浜田山の鍼灸院

【腰痛】


中医学では腰痛を引き起こす主な原因は、「気・血・水」の滞りや、腰部の栄養不足と考えており、滞りのタイプを実証(じっしょう)、不足のタイプを虚証(きょしょう)といいます。

実証の痛みの特徴は、激しい痛み・患部を押すと痛みが増す・急に発症などがあります。虚証の痛みの特徴は、鈍痛・患部を押すと気持ちがよい・徐々に発症・疲労すると症状が悪化し、休息をとると症状が軽減するなどがあります。

さらに、実証や虚証を引き起こした原因により、細かくタイプ分類をします。

ここでは代表的な分類を紹介します。

1、実証タイプ

『多湿冷え型タイプ』

『気血の循環障害タイプ』

2、虚証タイプ

『栄養不足タイプ』

 

『多湿冷え型タイプ』

湿気の多い所に住んでいたり、雨に濡れたり、汗をかいた後に風に当ったりすることで冷えや湿気が体に入り込み、腰の気の流れを滞らせてしまい起ります。

=症状=

腰が重だるく痛む・雨天や寒い日に腰痛が悪化し、温めると軽減する・腰部にしびれを感じる場合もある・冷えなど。

=養生=

―ツボ刺激―

「阿是穴」腰の痛む所

「陰陵泉」水分代謝を改善してくれるツボです。膝関節の内側のすぐ下で、押すと凹む所。

「中極」このツボも水分代謝を改善してくれます。臍と恥骨の間を5等分し、恥骨から上

に5分の1の所。

「委中」膝の裏側の真ん中。

※どのツボもやや強めに押しましょう。又、家庭灸も効果があります。

―その他―

・腰を冷さないように十分注意して下さい。

・雨に濡れたりしないよう湿気にも十分注意してください。

・汗をかくと体内の余分な水分が出るので、あまり熱くないお風呂に長めに入り、汗をかくようにしましょう。

・腰の痛みが軽減してきたら、ストレッチなどで腰の筋肉を軽く動かしてあげましょう。

 

『気血の循環障害タイプ』

捻挫や打撲などの外傷により、腰部の気血の流れが滞ってしまい起ります。ぎっくり腰の多くがこのタイプです。

=症状=

腰の筋肉が緊張している・痛む部位が固定している・痛む部位がはっきりしている・刺す様な痛み、あるいは張った様な痛みがある・軽症の場合は前後屈や腰を捻るのに不便を感じるが、重症だと全く動けなくなる

=養生=

―ツボ刺激―

「委中」膝の裏側の真ん中。

「三陰交」血の巡りを改善してくれるツボです。内くるぶしの上、指4本分の骨際。

「間使」気の滞りを改善してくれるツボです。手首の手のひら側にあるシワの真ん中から指の幅三本分肘の方にあります。
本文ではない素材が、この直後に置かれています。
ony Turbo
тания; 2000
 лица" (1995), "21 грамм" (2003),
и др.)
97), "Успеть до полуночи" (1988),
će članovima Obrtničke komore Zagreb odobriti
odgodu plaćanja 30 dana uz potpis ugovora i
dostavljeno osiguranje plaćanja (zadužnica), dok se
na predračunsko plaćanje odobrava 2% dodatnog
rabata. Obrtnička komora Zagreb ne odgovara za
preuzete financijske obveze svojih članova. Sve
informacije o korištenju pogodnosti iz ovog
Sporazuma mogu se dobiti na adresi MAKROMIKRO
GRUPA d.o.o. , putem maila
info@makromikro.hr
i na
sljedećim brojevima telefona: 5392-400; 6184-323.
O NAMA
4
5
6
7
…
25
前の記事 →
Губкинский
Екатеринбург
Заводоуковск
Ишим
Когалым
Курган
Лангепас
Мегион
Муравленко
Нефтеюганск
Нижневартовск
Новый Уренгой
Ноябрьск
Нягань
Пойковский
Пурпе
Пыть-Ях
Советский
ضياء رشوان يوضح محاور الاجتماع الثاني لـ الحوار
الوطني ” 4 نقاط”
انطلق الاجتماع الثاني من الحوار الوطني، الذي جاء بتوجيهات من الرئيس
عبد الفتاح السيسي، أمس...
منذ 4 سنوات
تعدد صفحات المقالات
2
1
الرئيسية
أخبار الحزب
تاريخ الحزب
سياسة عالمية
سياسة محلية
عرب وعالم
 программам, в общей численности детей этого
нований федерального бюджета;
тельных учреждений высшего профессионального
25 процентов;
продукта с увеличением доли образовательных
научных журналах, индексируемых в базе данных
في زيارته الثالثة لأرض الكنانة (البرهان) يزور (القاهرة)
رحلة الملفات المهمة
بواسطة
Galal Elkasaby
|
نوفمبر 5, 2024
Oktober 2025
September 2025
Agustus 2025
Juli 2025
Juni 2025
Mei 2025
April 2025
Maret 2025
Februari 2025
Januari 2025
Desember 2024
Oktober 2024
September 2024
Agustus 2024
「上廉」肘を直角に曲げ、腕をお腹の前に持ってきて、肘の外側にできるシワの末端から親指に向かい指の幅3~4本分位の所を強く押してみて、一番痛い所をもみほぐしながら、ゆっくり腰を動かします。

※ツボを押す時は一緒に深呼吸をすると効果的です。

―その他―

・腰が動かせるようであれば、上記のツボを強く押しながら少しずつ腰を動かしてみましょう。

・腰痛が酷い場合には、専門家に相談して下さい。

 

『栄養不足タイプ』

加齢、慢性疾患による体力の低下、過度の性交渉などが原因となり、腰部を栄養する事が出来なくなり起ります。慢性腰痛の方に多くみられるタイプです。

=症状=

激痛ではないが慢性的に痛む・腰を揉むと気持ちがいい・疲れると腰痛が悪化する・腰や足の無力感やだるさなど。

=養生=

―ツボ刺激―

「阿是穴」腰の痛む所。

「委中」膝の裏側の真ん中。

「太谿」内くるぶしの後ろで、アキレス腱の前の凹んだ所。

=養生=

・腰を冷やさないように注意しましょう

・疲労や過度の性行為に注意しましょう。

・適度な運動をこころがけましょう。

 

腰痛の体表的なタイプを紹介しましたが、この他にも、上記のタイプが混ざったものや、全く別のタイプも存在します。また、内臓疾患からくる腰痛もあるので、激痛でなくても、気になようであれば、専門家へご相談下さい。